Input:
[Start of Attachment]
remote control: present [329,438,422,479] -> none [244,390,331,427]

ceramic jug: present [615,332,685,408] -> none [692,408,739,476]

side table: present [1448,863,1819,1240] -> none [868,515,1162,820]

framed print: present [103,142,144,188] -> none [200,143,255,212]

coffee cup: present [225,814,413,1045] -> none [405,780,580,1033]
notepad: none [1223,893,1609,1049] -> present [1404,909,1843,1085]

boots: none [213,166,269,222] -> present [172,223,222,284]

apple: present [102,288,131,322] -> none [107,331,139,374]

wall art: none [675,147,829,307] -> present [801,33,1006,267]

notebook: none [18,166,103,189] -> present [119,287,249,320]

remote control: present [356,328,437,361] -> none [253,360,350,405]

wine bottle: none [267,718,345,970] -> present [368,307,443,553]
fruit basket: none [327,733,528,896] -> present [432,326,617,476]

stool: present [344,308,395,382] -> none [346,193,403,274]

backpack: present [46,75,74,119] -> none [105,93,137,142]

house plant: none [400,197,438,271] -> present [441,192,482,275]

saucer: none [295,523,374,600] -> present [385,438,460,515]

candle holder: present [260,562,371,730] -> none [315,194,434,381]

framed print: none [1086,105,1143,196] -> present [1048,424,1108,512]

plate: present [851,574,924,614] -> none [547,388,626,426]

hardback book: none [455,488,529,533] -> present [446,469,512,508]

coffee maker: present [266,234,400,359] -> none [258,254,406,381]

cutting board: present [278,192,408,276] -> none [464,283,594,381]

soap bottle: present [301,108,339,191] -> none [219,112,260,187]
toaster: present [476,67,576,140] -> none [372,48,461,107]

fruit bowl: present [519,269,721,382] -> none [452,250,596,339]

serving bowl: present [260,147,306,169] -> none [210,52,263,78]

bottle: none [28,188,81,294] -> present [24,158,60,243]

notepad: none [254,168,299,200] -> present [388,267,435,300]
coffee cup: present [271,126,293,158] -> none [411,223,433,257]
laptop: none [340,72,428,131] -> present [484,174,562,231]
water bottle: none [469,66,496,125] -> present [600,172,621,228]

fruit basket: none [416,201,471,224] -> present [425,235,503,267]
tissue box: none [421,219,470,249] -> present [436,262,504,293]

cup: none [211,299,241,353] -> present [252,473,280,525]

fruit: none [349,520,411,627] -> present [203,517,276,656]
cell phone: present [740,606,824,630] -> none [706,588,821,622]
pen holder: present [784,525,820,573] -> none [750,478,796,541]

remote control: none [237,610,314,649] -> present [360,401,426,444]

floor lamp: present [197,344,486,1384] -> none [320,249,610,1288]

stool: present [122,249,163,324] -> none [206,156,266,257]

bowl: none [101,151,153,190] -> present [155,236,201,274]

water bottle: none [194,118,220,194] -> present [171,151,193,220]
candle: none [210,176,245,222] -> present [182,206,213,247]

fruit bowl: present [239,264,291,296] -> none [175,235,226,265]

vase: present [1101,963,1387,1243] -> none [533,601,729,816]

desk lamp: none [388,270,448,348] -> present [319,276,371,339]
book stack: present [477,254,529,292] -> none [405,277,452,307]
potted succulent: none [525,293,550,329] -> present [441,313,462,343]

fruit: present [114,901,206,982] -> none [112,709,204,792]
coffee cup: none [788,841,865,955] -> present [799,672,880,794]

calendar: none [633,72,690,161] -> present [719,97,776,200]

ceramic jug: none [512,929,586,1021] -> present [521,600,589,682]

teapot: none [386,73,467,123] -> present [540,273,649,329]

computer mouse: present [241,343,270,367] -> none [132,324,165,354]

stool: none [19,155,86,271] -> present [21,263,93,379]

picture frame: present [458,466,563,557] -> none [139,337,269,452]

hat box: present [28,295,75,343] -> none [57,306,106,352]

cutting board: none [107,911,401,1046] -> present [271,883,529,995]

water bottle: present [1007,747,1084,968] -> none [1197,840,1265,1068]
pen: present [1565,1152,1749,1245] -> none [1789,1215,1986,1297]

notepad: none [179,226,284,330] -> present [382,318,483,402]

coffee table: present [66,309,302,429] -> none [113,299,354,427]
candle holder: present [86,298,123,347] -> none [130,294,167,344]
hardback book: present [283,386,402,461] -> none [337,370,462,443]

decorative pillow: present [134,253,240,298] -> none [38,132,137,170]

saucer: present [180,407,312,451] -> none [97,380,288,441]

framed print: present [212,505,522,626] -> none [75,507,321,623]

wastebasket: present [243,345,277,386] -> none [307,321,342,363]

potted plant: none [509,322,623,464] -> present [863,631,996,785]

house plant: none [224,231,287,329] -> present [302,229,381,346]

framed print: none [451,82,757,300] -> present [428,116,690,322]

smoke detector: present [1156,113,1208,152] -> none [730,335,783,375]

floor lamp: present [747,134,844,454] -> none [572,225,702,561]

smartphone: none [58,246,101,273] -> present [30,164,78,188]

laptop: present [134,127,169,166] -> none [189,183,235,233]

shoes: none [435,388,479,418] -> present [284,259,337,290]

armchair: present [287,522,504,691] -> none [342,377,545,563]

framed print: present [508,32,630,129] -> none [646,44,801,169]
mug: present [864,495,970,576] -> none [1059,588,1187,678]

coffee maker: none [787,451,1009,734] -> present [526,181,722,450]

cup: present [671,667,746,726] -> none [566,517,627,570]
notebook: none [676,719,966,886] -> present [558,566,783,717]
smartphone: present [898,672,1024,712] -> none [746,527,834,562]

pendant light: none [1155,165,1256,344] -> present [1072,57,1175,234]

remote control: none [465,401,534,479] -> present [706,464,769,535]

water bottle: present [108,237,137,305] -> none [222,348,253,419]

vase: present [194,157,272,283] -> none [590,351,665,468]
[End of Attachment]
Activity: Could you repeat every record above exactly as it appears?

Output for this task:
remote control: present [329,438,422,479] -> none [244,390,331,427]

ceramic jug: present [615,332,685,408] -> none [692,408,739,476]

side table: present [1448,863,1819,1240] -> none [868,515,1162,820]

framed print: present [103,142,144,188] -> none [200,143,255,212]

coffee cup: present [225,814,413,1045] -> none [405,780,580,1033]
notepad: none [1223,893,1609,1049] -> present [1404,909,1843,1085]

boots: none [213,166,269,222] -> present [172,223,222,284]

apple: present [102,288,131,322] -> none [107,331,139,374]

wall art: none [675,147,829,307] -> present [801,33,1006,267]

notebook: none [18,166,103,189] -> present [119,287,249,320]

remote control: present [356,328,437,361] -> none [253,360,350,405]

wine bottle: none [267,718,345,970] -> present [368,307,443,553]
fruit basket: none [327,733,528,896] -> present [432,326,617,476]

stool: present [344,308,395,382] -> none [346,193,403,274]

backpack: present [46,75,74,119] -> none [105,93,137,142]

house plant: none [400,197,438,271] -> present [441,192,482,275]

saucer: none [295,523,374,600] -> present [385,438,460,515]

candle holder: present [260,562,371,730] -> none [315,194,434,381]

framed print: none [1086,105,1143,196] -> present [1048,424,1108,512]

plate: present [851,574,924,614] -> none [547,388,626,426]

hardback book: none [455,488,529,533] -> present [446,469,512,508]

coffee maker: present [266,234,400,359] -> none [258,254,406,381]

cutting board: present [278,192,408,276] -> none [464,283,594,381]

soap bottle: present [301,108,339,191] -> none [219,112,260,187]
toaster: present [476,67,576,140] -> none [372,48,461,107]

fruit bowl: present [519,269,721,382] -> none [452,250,596,339]

serving bowl: present [260,147,306,169] -> none [210,52,263,78]

bottle: none [28,188,81,294] -> present [24,158,60,243]

notepad: none [254,168,299,200] -> present [388,267,435,300]
coffee cup: present [271,126,293,158] -> none [411,223,433,257]
laptop: none [340,72,428,131] -> present [484,174,562,231]
water bottle: none [469,66,496,125] -> present [600,172,621,228]

fruit basket: none [416,201,471,224] -> present [425,235,503,267]
tissue box: none [421,219,470,249] -> present [436,262,504,293]

cup: none [211,299,241,353] -> present [252,473,280,525]

fruit: none [349,520,411,627] -> present [203,517,276,656]
cell phone: present [740,606,824,630] -> none [706,588,821,622]
pen holder: present [784,525,820,573] -> none [750,478,796,541]

remote control: none [237,610,314,649] -> present [360,401,426,444]

floor lamp: present [197,344,486,1384] -> none [320,249,610,1288]

stool: present [122,249,163,324] -> none [206,156,266,257]

bowl: none [101,151,153,190] -> present [155,236,201,274]

water bottle: none [194,118,220,194] -> present [171,151,193,220]
candle: none [210,176,245,222] -> present [182,206,213,247]

fruit bowl: present [239,264,291,296] -> none [175,235,226,265]

vase: present [1101,963,1387,1243] -> none [533,601,729,816]

desk lamp: none [388,270,448,348] -> present [319,276,371,339]
book stack: present [477,254,529,292] -> none [405,277,452,307]
potted succulent: none [525,293,550,329] -> present [441,313,462,343]

fruit: present [114,901,206,982] -> none [112,709,204,792]
coffee cup: none [788,841,865,955] -> present [799,672,880,794]

calendar: none [633,72,690,161] -> present [719,97,776,200]

ceramic jug: none [512,929,586,1021] -> present [521,600,589,682]

teapot: none [386,73,467,123] -> present [540,273,649,329]

computer mouse: present [241,343,270,367] -> none [132,324,165,354]

stool: none [19,155,86,271] -> present [21,263,93,379]

picture frame: present [458,466,563,557] -> none [139,337,269,452]

hat box: present [28,295,75,343] -> none [57,306,106,352]

cutting board: none [107,911,401,1046] -> present [271,883,529,995]

water bottle: present [1007,747,1084,968] -> none [1197,840,1265,1068]
pen: present [1565,1152,1749,1245] -> none [1789,1215,1986,1297]

notepad: none [179,226,284,330] -> present [382,318,483,402]

coffee table: present [66,309,302,429] -> none [113,299,354,427]
candle holder: present [86,298,123,347] -> none [130,294,167,344]
hardback book: present [283,386,402,461] -> none [337,370,462,443]

decorative pillow: present [134,253,240,298] -> none [38,132,137,170]

saucer: present [180,407,312,451] -> none [97,380,288,441]

framed print: present [212,505,522,626] -> none [75,507,321,623]

wastebasket: present [243,345,277,386] -> none [307,321,342,363]

potted plant: none [509,322,623,464] -> present [863,631,996,785]

house plant: none [224,231,287,329] -> present [302,229,381,346]

framed print: none [451,82,757,300] -> present [428,116,690,322]

smoke detector: present [1156,113,1208,152] -> none [730,335,783,375]

floor lamp: present [747,134,844,454] -> none [572,225,702,561]

smartphone: none [58,246,101,273] -> present [30,164,78,188]

laptop: present [134,127,169,166] -> none [189,183,235,233]

shoes: none [435,388,479,418] -> present [284,259,337,290]

armchair: present [287,522,504,691] -> none [342,377,545,563]

framed print: present [508,32,630,129] -> none [646,44,801,169]
mug: present [864,495,970,576] -> none [1059,588,1187,678]

coffee maker: none [787,451,1009,734] -> present [526,181,722,450]

cup: present [671,667,746,726] -> none [566,517,627,570]
notebook: none [676,719,966,886] -> present [558,566,783,717]
smartphone: present [898,672,1024,712] -> none [746,527,834,562]

pendant light: none [1155,165,1256,344] -> present [1072,57,1175,234]

remote control: none [465,401,534,479] -> present [706,464,769,535]

water bottle: present [108,237,137,305] -> none [222,348,253,419]

vase: present [194,157,272,283] -> none [590,351,665,468]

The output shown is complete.